**Obiettivo del compito**. Riprendi, per favore, la recensione di «Furiosa» e continuala dopo la sua ultima frase.
++++ Estratto della fonte ++++
Ondacinema

recensione di R. Capra, A. Pettierre
7.0/10

furiosa recensione



Innovazione/ripetizione

In tutta la saga di Mad Max, George Miller non si è mai ripetuto. Ha sempre cercato di aggiungere o cambiare qualcosa, anche rischiando. Il primo episodio, reminiscente di alcuni thriller low-budget che raccontano il progressivo imbarbarimento delle metropoli americane (“Shaft”, “Taxi Driver”, “Il giustiziere della notte”). Il secondo dai toni più western e fantascientifici. Il terzo che vira deciso verso il fantastico in salsa freak. Quindi, dopo trent'anni di iato, il successo planetario di “Fury Road” che innesta un action puro in una straordinaria operazione di world building. Per cui non deve sorprendere che l'ultimo capitolo mostri un'altra decisiva sterzata dal penultimo. Furiosa (Anya Taylor-Joy) era già la protagonista non dichiarata di “Fury Road”, ma “Furiosa” muove un passo ulteriore verso la ridefinizione femminista del genere epico. Protagonista indiscussa in un episodio che per la prima volta non ruota intorno a Max, Taylor-Joy incarna un solido modello di sheroism – anche troppo: quasi non sussulta quando le viene strappato un braccio... muta, risoluta, letale, sembra volersi spogliare di ogni connotato di genere per poter sopravvivere nella Wasteland, ambiente che priva gli esseri umani della loro umanità.
++++ Dati grezzi ++++
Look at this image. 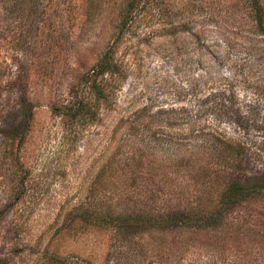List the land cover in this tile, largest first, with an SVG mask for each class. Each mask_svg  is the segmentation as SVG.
Wrapping results in <instances>:
<instances>
[{"label":"rangeland","instance_id":"rangeland-1","mask_svg":"<svg viewBox=\"0 0 264 264\" xmlns=\"http://www.w3.org/2000/svg\"><path fill=\"white\" fill-rule=\"evenodd\" d=\"M130 1L97 0V10L89 17L88 0H58L40 29L35 16L28 35L41 55L32 63L24 50L13 46L23 36L22 28L8 27L6 18L0 22V126L9 117V95L16 99L19 93L17 88L10 91L8 77L25 66L31 72L34 110L26 141H9L0 134V209L9 208L0 219V257L12 264H61L50 259L54 253L64 264H264L261 196L209 233L185 230L184 240L163 231L118 235L86 226L67 229L69 210L116 202L120 186L129 185L133 173L158 181L141 186L145 192L152 186L169 188L168 181L188 186L192 178L175 165L181 158L206 163L212 155L203 141H174L173 148L168 141H149L154 130L177 135L190 129L178 122L167 124L170 118L163 110L193 109L200 77H211L210 87L242 65L241 73L251 71L255 80L264 73V42L253 33L246 0H141L132 27L121 35ZM109 46H114L120 65L108 81L112 94L102 102L98 119L72 125L53 112V103L70 98L75 78ZM143 107L145 114L164 116L167 126L156 123L147 137H139L132 120ZM221 128L240 139L255 168L261 167V130L247 132L233 124ZM99 176L113 179L99 184ZM178 195L171 192L174 199ZM215 197L208 193L205 199L214 203Z\"/></svg>","mask_w":264,"mask_h":264},{"label":"trees","instance_id":"trees-1","mask_svg":"<svg viewBox=\"0 0 264 264\" xmlns=\"http://www.w3.org/2000/svg\"><path fill=\"white\" fill-rule=\"evenodd\" d=\"M140 1L129 2L119 26L121 35L132 27ZM246 1L253 14V33L257 38H263L264 42V1ZM54 4H59L58 0L53 2L52 0H0V22L4 24L6 18L8 20L5 24H8V27L20 26L23 30V36L17 38V42L12 41L9 36L4 39L7 41L11 38L10 40L14 42L13 46L24 50L27 60L31 63L35 56L41 55L35 51L36 40H31L28 35L35 26L33 21L35 16L40 18L36 24V28L40 29L48 17L50 7ZM97 7V0H88L89 17L93 16ZM114 53V46H109L97 60L88 65L84 72H80L72 84L70 98L67 101L54 102L53 112L63 115L69 123L77 126L82 122L98 119L102 102L108 100L112 94L108 81L120 71ZM242 69H244L243 65L233 73L231 71L223 73L219 81L210 87H207L210 82L207 79L211 77L203 76L204 79L200 77V82L196 79L193 91L196 103L193 109L189 106H182L179 109L171 106L163 110L170 118L166 120L167 124L174 126L175 122H178L189 125L190 129L187 133L166 135L154 130L149 135L151 137L149 141H168L170 142L168 147L172 148L176 147L175 143H172L174 141H182L176 143L178 145L185 144L184 141L204 142L202 147H206L211 153V161L195 164L187 162L188 160L185 162L184 158H181L175 165L176 169L179 165L178 169L182 175L188 172L189 177L192 178L189 185L185 186L188 188L182 183L177 185L168 181L169 188L160 185V190L152 186L147 187L145 192L140 189L141 186L149 183L159 185L158 181L153 176H138L133 173L129 177L130 181L125 180L129 185L124 182L125 184L120 186L116 202L102 201L100 205L96 204L86 209L76 207L69 210L67 229L86 226L101 231L115 230L118 235L163 231L171 233V238L177 236L179 240H184L186 238L182 235L185 230L209 233L215 227H220V223L227 222L239 207L252 202L257 197L264 198V162H259L261 167L255 168L256 163L252 161L245 144L240 139L231 137L221 128V125L233 124L236 128L247 132L261 130L264 134V85H261L264 81V73L258 81L253 78L255 76L253 72L241 73ZM30 77L28 66L8 77L10 91L15 88L19 91L16 99L12 98V94L9 95V117L6 123L0 126L1 136L9 141H26L33 127L34 110L29 100ZM245 91H250L246 93L251 95H247ZM145 111H147L146 107L141 108L139 114L132 120L133 125L138 129L139 137H147L145 135L150 132L152 125L159 123L161 126L165 121L164 116L157 112L145 114ZM141 117L147 120L146 123L141 122ZM173 117L175 118L172 119ZM207 118L211 122L203 121ZM262 136L264 138V135ZM105 177H97L98 183L106 181V184H110L113 178ZM131 190L133 193L128 195ZM172 191L178 192V198L171 197ZM208 193L216 196L214 203H208L209 198L205 199ZM8 210V207L0 209V219ZM50 259L64 264L55 253ZM0 260L1 264H12L8 258L0 257Z\"/></svg>","mask_w":264,"mask_h":264}]
</instances>
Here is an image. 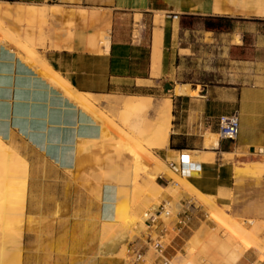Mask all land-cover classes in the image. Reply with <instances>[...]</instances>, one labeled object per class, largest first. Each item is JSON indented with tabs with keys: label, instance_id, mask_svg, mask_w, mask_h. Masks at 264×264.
<instances>
[{
	"label": "crops",
	"instance_id": "1",
	"mask_svg": "<svg viewBox=\"0 0 264 264\" xmlns=\"http://www.w3.org/2000/svg\"><path fill=\"white\" fill-rule=\"evenodd\" d=\"M17 7L48 11L39 20L59 15V8L80 13L84 26L76 30L71 48L57 42L59 48L49 50L45 59L77 93L170 100L168 144L157 148L156 154L166 163L187 153L200 163L198 172L185 177L188 184L198 179L203 186L225 188L235 182L233 166L243 165L238 173H248L259 164L255 160L264 158V58L258 57L264 53V0H0L1 22L33 24L36 19L15 16ZM53 7L58 12L51 13ZM154 13L163 20L156 77L150 60ZM163 13L175 14L177 22L163 18ZM19 14L32 17L37 12L21 9ZM135 16L141 25L138 36L134 35ZM187 16L233 19V27L223 32L235 51L250 53L245 61L246 81L223 86L174 81L179 53L188 50L179 39ZM103 32L109 34L110 46L99 55ZM204 32L212 31L204 27ZM11 43L0 33V139L14 145L27 162L21 264H127L122 258L99 254L103 224L115 221L117 186L103 184L98 199L77 183V172L90 161L83 149L101 138L100 120ZM233 112L238 114V135L234 141L219 140V119ZM189 222L188 218L186 229ZM128 248L146 252L147 247L137 241ZM175 250L170 247L165 255L172 258ZM242 264H253V259L245 258Z\"/></svg>",
	"mask_w": 264,
	"mask_h": 264
},
{
	"label": "rangeland",
	"instance_id": "2",
	"mask_svg": "<svg viewBox=\"0 0 264 264\" xmlns=\"http://www.w3.org/2000/svg\"><path fill=\"white\" fill-rule=\"evenodd\" d=\"M21 9H32L37 14L25 17L19 14ZM63 9L66 11L59 8V15H49L50 17L47 19L39 20L48 16V11L36 7H17L14 9L15 16L26 21L36 19L33 24L11 19L2 22L0 20V22L6 29L9 28L13 32L7 30L13 34H19L21 38L28 36L21 39L15 34L19 39L25 41L30 49L35 51L44 63L46 62L45 64L51 67L45 60L46 53L51 49H58L57 42H61V47L70 49L76 30L79 31L84 26L79 12L76 13L72 8ZM154 15V26L150 24L146 28L149 37L150 28L153 26L151 35L153 37V32L157 28L161 29L163 23L161 14L154 13ZM165 16L168 21L177 22L174 18L175 14L163 13V18ZM83 18L85 17L83 16ZM134 20V35L138 36L141 30L139 17L135 16ZM183 22V28L186 30L179 32V39L182 46L188 50L179 53L180 57L174 70L176 83L223 86L246 81L249 65H245V63L248 61L246 59L250 57L249 51H235L233 47H230L229 37L223 31L204 32V21L197 16L192 19H184ZM231 26L233 27L232 23ZM104 38L109 39V34L101 33L99 55L104 54ZM55 39L56 42H54ZM235 40L237 42L238 38ZM11 44L19 50L14 43ZM258 57L259 59L264 58V53L259 54ZM85 97L90 99L88 101L92 103L93 113L98 115L97 110L101 112L98 119L102 134L97 142H92L91 145L83 149L82 154L87 156L90 161L84 165L85 168L77 172V183L83 190H88L98 199L103 184H115L118 188L115 221L103 224L100 255L119 257L129 261L131 258L127 251L128 244L137 241L146 242L147 230L143 221L144 213L149 210L152 212L153 209L156 211L158 205L166 202L170 214L167 212L168 217L162 215L161 220L169 232L165 241L166 251H169L170 247L176 249V252H172V264H185L184 261L187 262V259L193 260L195 264H242L248 257L253 259V264H264V252L260 247V245L264 247V158L255 160L259 164L255 169H252L253 171L247 170L248 173H238L237 168H242L243 165L233 166L231 172L235 182L228 183L225 188L203 186L197 179L189 181L194 190L187 191L181 188L183 187L181 183L178 187L174 186L176 174L171 172L166 163L157 156L156 148H151L149 145L152 129L150 123L155 121L153 111L132 112L129 113L130 115L123 113L120 103L126 96L115 98L87 94ZM152 102L155 103L153 99ZM106 104L116 105L107 107ZM139 119L141 121H138ZM138 122L142 123H140L143 129L140 133L142 137L139 134H134V128ZM132 124H134V128ZM6 144L17 153L14 154L15 157L13 156L15 162L17 161V168L15 165V170L13 168L4 176L5 182L8 180V184L14 186L5 199L11 198L12 200L2 201L0 199V264H21L24 259L21 240L28 171L25 170L27 163L23 157H20L18 149L14 145ZM148 152H152L160 163L149 161ZM231 157L227 156L226 158L231 159ZM202 161L205 162V160ZM152 174L156 175L154 180L162 188L155 194L154 199L149 197V192L153 191L149 179ZM4 177L0 178V188ZM159 177H162L166 182L160 180ZM245 188L246 191L243 190ZM177 201L181 204L180 209L174 207ZM195 201L200 204H196ZM4 202L9 205L18 203L11 205L15 209L13 212H8L1 208L2 205H4L2 207L6 206ZM19 204L23 207H19ZM6 212L8 213L6 214ZM179 212L180 215L189 214L190 222L189 229L185 228L177 235L175 223L176 215ZM20 229L22 230L19 231ZM126 233L131 236L126 246L117 253L107 249L112 238ZM152 237L155 238V235ZM145 259L147 264H154L153 252L148 251Z\"/></svg>",
	"mask_w": 264,
	"mask_h": 264
},
{
	"label": "bare ground",
	"instance_id": "3",
	"mask_svg": "<svg viewBox=\"0 0 264 264\" xmlns=\"http://www.w3.org/2000/svg\"><path fill=\"white\" fill-rule=\"evenodd\" d=\"M59 10V9H58ZM58 10L56 8H51L50 12L51 13H56L58 12ZM57 15V14H56ZM51 16V15H50ZM0 33L2 34V36H4V38H6L7 40H9L10 42L14 43L18 48L19 51L22 55H24L25 57H27V59H29V61L31 60L32 62H34L35 64H37L39 67H41L43 69V71L48 74L51 78H53L54 80H56L61 86H63L70 94H73L77 97V99L79 100V102L85 106L86 108H88L89 110H91V104L87 97H85L86 95H82L77 93L73 87L67 82V80L65 78H63L62 76H60L57 72L53 71V69H51V67H49L47 64H45L35 53V51L31 50L27 45H25L21 40H19L18 38H16L11 32H9L8 30H6L5 28H3L0 25ZM105 39V38H104ZM152 49H151V74L153 76H157L160 72V61H161V47H162V30L161 29H156L153 32V37H152ZM109 39H105L104 40V50L107 53L109 51ZM33 64V63H32ZM35 66V65H34ZM38 68V67H37ZM48 76V77H49ZM52 81V80H51ZM57 85V84H56ZM60 87V86H59ZM62 89V88H61ZM70 96V95H69ZM90 100V99H89ZM78 102V103H79ZM153 104H159V107H155ZM161 104V105H160ZM171 102L169 99H162L160 101H156L155 103L152 102V99L149 97H139V96H126L120 103V109L123 113H126L128 115H130L129 113L132 112H147L148 110H154V115H155V121L151 125V143L149 144L151 146V148H164L167 146L168 144V139H169V134H170V121H171ZM83 107V108H85ZM93 107V106H92ZM97 110V109H95ZM92 111V110H91ZM99 112V113H98ZM97 114L100 115L101 112L97 110ZM98 115H96L98 117ZM134 115V114H133ZM104 117V116H103ZM139 117V116H138ZM137 117V118H138ZM141 118V117H140ZM143 119V118H142ZM144 120V119H143ZM138 121H141L140 119ZM110 122V121H109ZM151 122V121H149ZM141 122L137 123V126L134 128V124H136L134 122L133 128H134V134H139L142 133L143 129H142V125L140 126ZM142 124V123H141ZM106 126H108L106 124ZM131 127V126H130ZM147 127V125H146ZM149 127V126H148ZM147 129V128H146ZM132 130V129H131ZM120 131V130H119ZM133 131V130H132ZM148 132V131H147ZM142 137V135H140ZM10 141V140H9ZM8 143V142H7ZM150 148V149H151ZM16 152L5 143V141H3L2 139H0V178L6 176V174H8L11 170H13L14 166L16 165L15 162V154ZM17 154V153H16ZM19 155V154H18ZM141 155V154H140ZM14 156V157H13ZM208 156L210 159L213 157V155H205ZM204 156V157H205ZM18 157V156H17ZM21 157V156H20ZM19 157V158H20ZM232 158V157H231ZM148 159L151 162H158L160 163L159 159L152 153V152H148ZM206 159V157H205ZM204 159V160H205ZM18 160V159H17ZM22 160V159H21ZM97 160V159H96ZM208 160V158H207ZM24 161V160H23ZM21 161V162H23ZM20 162V161H19ZM18 162V164H20ZM15 163V164H14ZM25 163V162H24ZM27 163V162H26ZM25 163V164H26ZM25 166V165H24ZM23 166V168H24ZM27 166V164H26ZM164 166V165H162ZM161 166V167H162ZM22 167V166H20ZM19 167V168H20ZM165 167V166H164ZM15 168H17V165L15 166ZM14 168V170H15ZM26 168V167H25ZM27 170V169H25ZM160 170V169H159ZM163 170L166 171L165 168H163ZM162 171V170H161ZM100 174V173H99ZM171 174V173H170ZM155 174H152L149 176L150 182H151V187L153 189V191L149 192V197L153 198L155 197V194L157 192H159V190H162V188L157 184V182H155ZM186 177V176H185ZM185 177H179L177 175L174 176L175 178V182L174 186L178 187L179 183H181L183 185V187H181L182 189H185L187 191H192L194 190V188L192 186H190L186 180ZM4 181L2 182V186L0 188V199L3 201L7 198V194L8 192H10V190L12 189V187L14 186L13 184H8V180L5 182V177L3 179ZM96 180V179H95ZM1 181V180H0ZM89 181V180H88ZM92 181V180H91ZM94 182V181H93ZM172 183V184H173ZM1 184V183H0ZM17 185L19 186L20 184L17 183ZM95 185V184H94ZM181 185V186H182ZM24 186V185H23ZM22 186V187H23ZM16 187V186H15ZM21 187V186H19ZM18 188V187H17ZM174 188V187H173ZM16 189V188H15ZM22 189V188H21ZM98 189V188H95ZM177 191V190H174ZM13 193V192H12ZM22 194V193H21ZM174 195V194H173ZM178 195V194H177ZM172 196V195H171ZM181 196V195H180ZM22 197V196H21ZM174 197V196H173ZM9 198V197H8ZM157 198V196H156ZM11 199V198H10ZM7 199V200H10ZM5 200V201H7ZM12 200V199H11ZM9 202V201H8ZM13 203V202H12ZM18 203V202H17ZM16 203V204H17ZM1 204V203H0ZM4 204H6L4 202ZM11 204V203H10ZM14 204V203H13ZM11 204V205H13ZM14 204V205H16ZM6 204L5 207H2L4 205L1 206V208L4 211H8V212H13L15 209L13 206ZM21 204H19V207H23L20 206ZM174 207L176 209H180L181 208V204L177 201L174 205ZM18 208V207H17ZM14 209V210H13ZM23 210V209H22ZM6 212V214L8 213ZM155 212V209H153L152 213ZM3 213V211H2ZM5 213V212H4ZM15 213V212H14ZM12 214V213H11ZM1 217V216H0ZM10 217V216H9ZM145 220V219H144ZM143 220V221H144ZM16 223V222H15ZM18 223V222H17ZM16 223V224H17ZM19 228V227H18ZM240 229V228H238ZM22 229H20L19 231H21ZM137 230V229H136ZM235 230V229H234ZM241 230V229H240ZM13 231V230H12ZM18 231V232H19ZM138 231V230H137ZM239 231V230H237ZM243 231V230H242ZM14 232V231H13ZM126 232V231H125ZM236 232V231H235ZM245 232V231H244ZM20 233V232H19ZM241 233V232H238ZM249 233V232H248ZM11 234V233H10ZM4 235V234H3ZM2 237V236H1ZM4 238V237H3ZM129 239H131V236L129 234H122L119 235L117 237H114L111 239V243L109 244V248H107L110 251H113L114 253H117L118 251L121 250L122 247L126 246L129 241ZM3 240V239H2ZM260 247L263 249L264 252V247H262L260 245ZM100 254V253H99ZM185 264H195L193 262V260L191 259H187V262L184 261Z\"/></svg>",
	"mask_w": 264,
	"mask_h": 264
},
{
	"label": "built area",
	"instance_id": "4",
	"mask_svg": "<svg viewBox=\"0 0 264 264\" xmlns=\"http://www.w3.org/2000/svg\"><path fill=\"white\" fill-rule=\"evenodd\" d=\"M176 18V16H174ZM239 120L237 112H233L229 115L223 116L219 119L218 126V139L225 141H234L238 135ZM167 168L176 175L188 176L191 173L198 172L200 170V163L195 162L190 155L185 153H179L175 160L166 162ZM168 203L164 202L158 205L155 212L150 210L144 213V224L147 230L146 238V252L141 250H134L128 248V254L131 258L126 261L127 264H147L145 255L148 251H152L154 254V264H172V258L165 255V241L169 236L168 230L164 227L161 216H169V210L167 209ZM169 214H168V213ZM168 214V215H166ZM175 231L178 235L182 229H184L188 223V217L185 214L180 215V212L176 215ZM155 235V238L152 237Z\"/></svg>",
	"mask_w": 264,
	"mask_h": 264
},
{
	"label": "trees",
	"instance_id": "5",
	"mask_svg": "<svg viewBox=\"0 0 264 264\" xmlns=\"http://www.w3.org/2000/svg\"><path fill=\"white\" fill-rule=\"evenodd\" d=\"M189 19L194 18V16H187ZM204 20V27L208 31L218 32L227 31L231 29V22L233 19L225 17H199Z\"/></svg>",
	"mask_w": 264,
	"mask_h": 264
}]
</instances>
++++
**Risultato qui sotto**.
Ma “Furiosa” presenta novità anche negli aspetti tecnici, in primo luogo nell'economia narrativa. Laddove “Fury Road” era costruito tutto in climax furibondi intervallati da plateau che preparavano il climax successivo, “Furiosa” presenta un'apparente suddivisione in capitoli – cinque, di cui il penultimo è nettamente più lungo degli altri – che maschera la canonica partizione in tre atti: infanzia e rapimento, lotte nella Wasteland, guerra e vendetta. Si ripresentano gli amati zoom in/out, le dissolvenze e il fast-motion, ma Miller sembra giocare più su carrellate plastiche in abbondante CGI che sul ritmo forsennato e i continui stacchi di montaggio che caratterizzavano “Fury Road”. L'uso della computer-grafica, sofisticato ma abbastanza sfacciato, avvicina “Furiosa” a un'estetica da videogame, complici alcune sequenze da “sparatutto” come la resa dei conti a Gas Town e le soggettive con il mirino incorporato.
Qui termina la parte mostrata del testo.